* _WHAT THE TASK REQUIRES_
Count the lines below that contain the string "true", with case counting, and give only the number.

## Begin

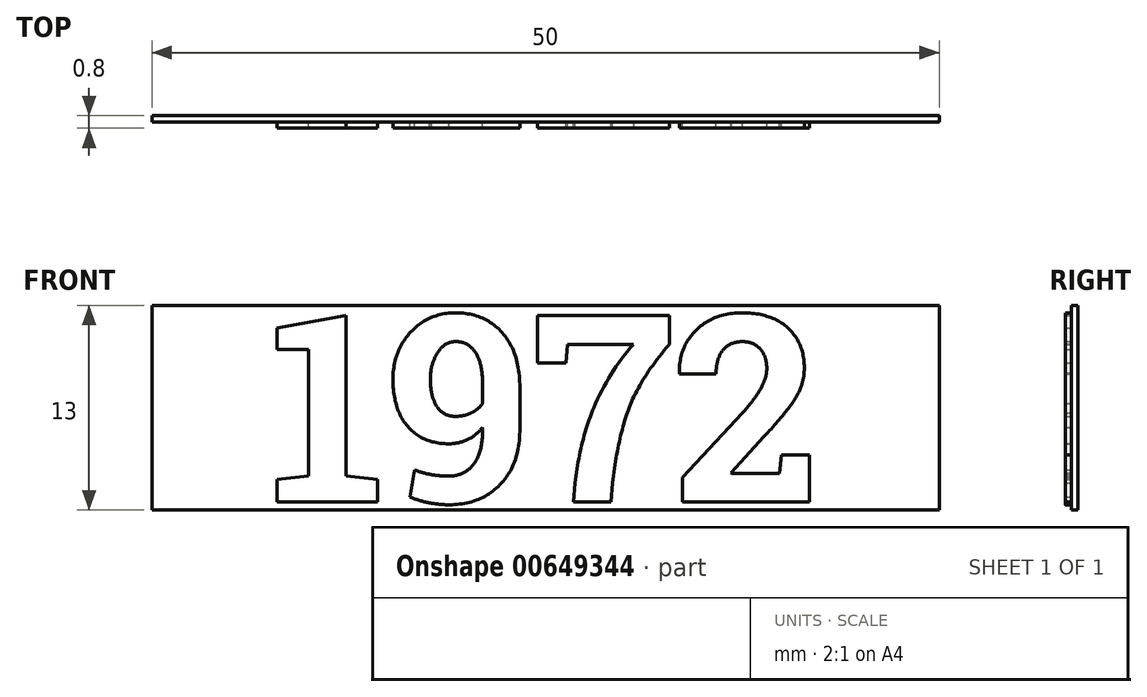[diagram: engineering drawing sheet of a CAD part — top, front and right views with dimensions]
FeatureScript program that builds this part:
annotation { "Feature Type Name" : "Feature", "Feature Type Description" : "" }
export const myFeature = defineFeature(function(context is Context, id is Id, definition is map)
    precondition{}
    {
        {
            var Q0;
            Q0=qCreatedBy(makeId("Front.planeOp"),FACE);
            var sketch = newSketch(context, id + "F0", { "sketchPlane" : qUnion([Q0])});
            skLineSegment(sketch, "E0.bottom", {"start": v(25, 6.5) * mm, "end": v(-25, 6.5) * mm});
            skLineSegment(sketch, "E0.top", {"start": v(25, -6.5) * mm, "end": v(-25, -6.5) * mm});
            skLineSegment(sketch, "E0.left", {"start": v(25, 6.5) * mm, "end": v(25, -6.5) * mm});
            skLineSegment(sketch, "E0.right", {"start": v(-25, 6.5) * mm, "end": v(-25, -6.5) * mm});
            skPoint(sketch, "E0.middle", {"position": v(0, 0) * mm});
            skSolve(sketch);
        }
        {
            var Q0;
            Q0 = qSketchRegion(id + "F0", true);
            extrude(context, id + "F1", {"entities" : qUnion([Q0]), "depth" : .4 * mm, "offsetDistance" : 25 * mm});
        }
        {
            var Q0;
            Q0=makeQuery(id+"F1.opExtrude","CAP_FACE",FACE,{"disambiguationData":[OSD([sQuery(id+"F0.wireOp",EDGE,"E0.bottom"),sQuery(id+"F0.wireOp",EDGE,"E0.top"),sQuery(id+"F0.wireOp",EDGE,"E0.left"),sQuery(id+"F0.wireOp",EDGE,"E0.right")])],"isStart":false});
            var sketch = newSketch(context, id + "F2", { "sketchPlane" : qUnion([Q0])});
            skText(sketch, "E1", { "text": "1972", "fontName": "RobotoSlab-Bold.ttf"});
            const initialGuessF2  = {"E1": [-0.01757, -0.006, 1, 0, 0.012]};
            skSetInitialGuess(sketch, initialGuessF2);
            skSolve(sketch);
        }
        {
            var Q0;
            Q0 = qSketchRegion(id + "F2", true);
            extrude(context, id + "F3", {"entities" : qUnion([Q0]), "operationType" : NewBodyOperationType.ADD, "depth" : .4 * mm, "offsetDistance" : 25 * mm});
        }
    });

## End
## Begin

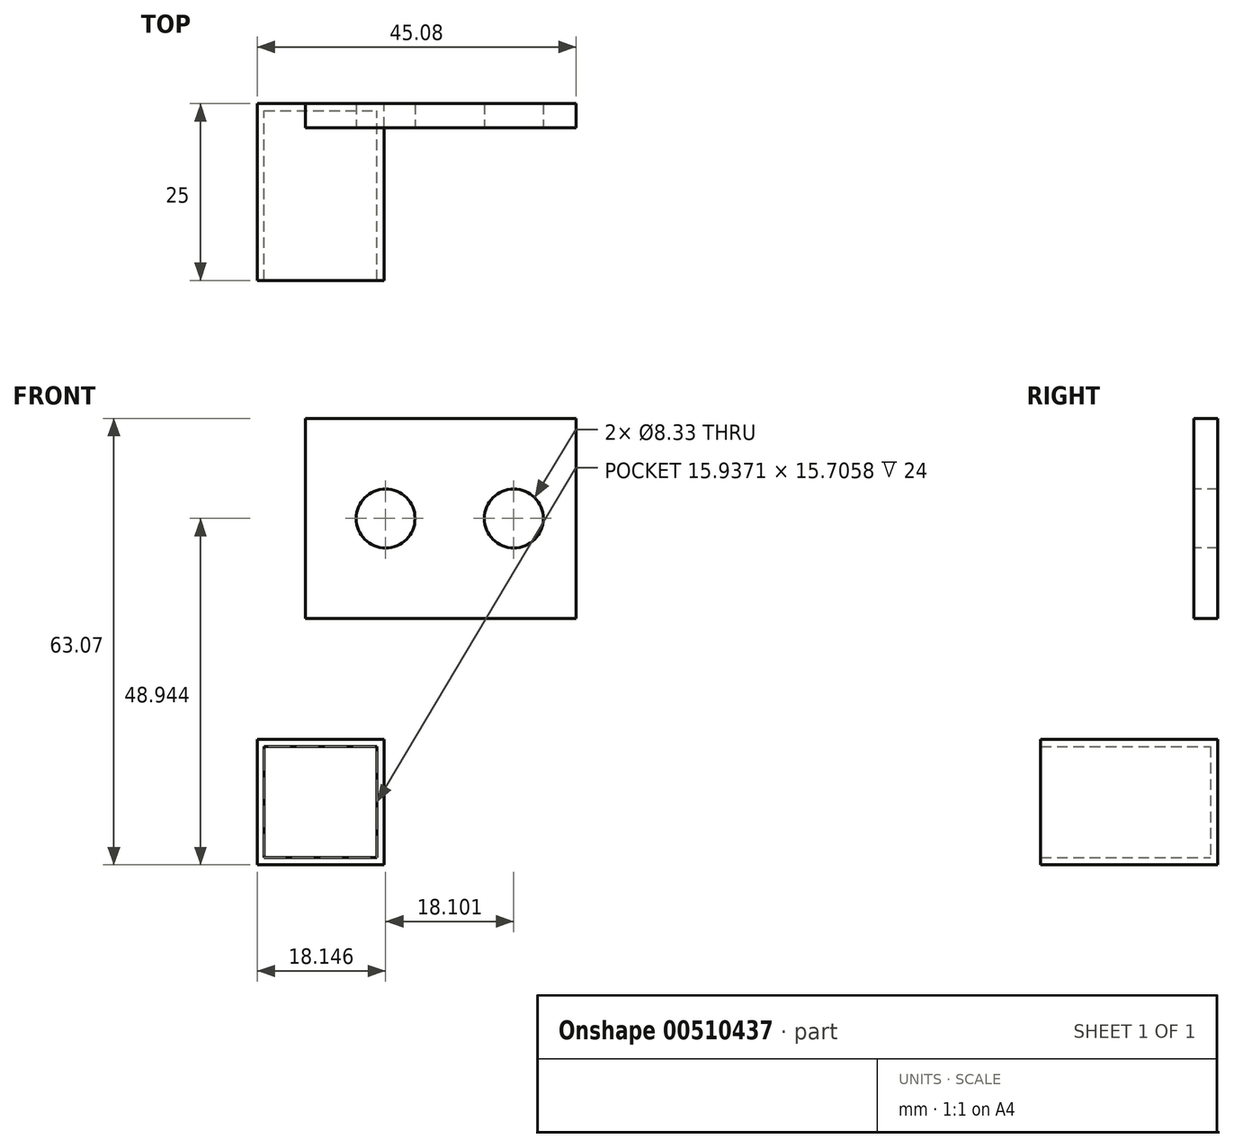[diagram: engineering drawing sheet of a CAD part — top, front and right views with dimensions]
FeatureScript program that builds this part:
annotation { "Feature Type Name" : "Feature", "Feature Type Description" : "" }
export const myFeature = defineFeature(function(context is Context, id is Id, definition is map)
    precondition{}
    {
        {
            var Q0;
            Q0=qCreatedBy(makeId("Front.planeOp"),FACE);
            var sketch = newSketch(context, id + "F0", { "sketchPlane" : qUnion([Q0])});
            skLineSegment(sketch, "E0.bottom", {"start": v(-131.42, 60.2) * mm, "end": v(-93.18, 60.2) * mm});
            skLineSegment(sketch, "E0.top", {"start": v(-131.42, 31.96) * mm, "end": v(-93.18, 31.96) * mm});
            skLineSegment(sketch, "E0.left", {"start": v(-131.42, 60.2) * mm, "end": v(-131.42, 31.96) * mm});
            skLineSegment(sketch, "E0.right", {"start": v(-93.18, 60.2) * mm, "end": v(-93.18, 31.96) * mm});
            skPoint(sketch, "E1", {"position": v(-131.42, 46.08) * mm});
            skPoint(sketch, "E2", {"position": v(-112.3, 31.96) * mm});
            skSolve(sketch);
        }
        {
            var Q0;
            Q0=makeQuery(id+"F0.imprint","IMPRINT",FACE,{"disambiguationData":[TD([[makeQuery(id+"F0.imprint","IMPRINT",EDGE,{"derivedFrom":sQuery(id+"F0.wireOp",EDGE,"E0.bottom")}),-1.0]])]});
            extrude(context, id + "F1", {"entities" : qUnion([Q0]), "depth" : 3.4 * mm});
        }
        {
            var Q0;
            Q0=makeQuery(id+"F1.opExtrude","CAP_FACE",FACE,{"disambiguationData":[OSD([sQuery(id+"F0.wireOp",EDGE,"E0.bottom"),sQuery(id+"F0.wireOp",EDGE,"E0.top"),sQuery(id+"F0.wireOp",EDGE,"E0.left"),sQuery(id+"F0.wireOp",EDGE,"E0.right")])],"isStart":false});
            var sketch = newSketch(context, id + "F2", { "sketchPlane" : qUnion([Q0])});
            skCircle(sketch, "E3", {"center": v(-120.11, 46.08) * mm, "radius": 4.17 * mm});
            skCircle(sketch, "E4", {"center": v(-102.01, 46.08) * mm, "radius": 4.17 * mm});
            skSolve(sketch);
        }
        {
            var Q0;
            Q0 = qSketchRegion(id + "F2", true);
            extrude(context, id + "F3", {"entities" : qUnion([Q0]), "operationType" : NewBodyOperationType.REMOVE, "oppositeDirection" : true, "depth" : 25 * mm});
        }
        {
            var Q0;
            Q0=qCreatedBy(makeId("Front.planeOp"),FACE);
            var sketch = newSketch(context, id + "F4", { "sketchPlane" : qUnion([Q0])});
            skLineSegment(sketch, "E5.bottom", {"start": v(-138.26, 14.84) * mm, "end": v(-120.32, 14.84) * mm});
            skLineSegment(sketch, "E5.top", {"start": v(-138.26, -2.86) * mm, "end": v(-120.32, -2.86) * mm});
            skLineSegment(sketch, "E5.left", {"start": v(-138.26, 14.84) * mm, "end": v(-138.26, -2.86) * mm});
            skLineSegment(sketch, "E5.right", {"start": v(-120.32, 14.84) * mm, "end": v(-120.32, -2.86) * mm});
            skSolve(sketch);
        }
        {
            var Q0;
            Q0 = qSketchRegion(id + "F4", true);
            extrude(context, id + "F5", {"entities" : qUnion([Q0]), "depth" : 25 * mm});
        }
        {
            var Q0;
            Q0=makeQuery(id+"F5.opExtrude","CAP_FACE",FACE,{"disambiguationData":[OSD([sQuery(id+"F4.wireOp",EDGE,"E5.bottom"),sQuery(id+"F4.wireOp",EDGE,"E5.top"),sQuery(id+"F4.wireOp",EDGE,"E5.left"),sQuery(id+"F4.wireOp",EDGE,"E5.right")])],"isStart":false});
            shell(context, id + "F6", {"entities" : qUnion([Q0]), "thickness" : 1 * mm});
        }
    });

## End

* _REPLY_
5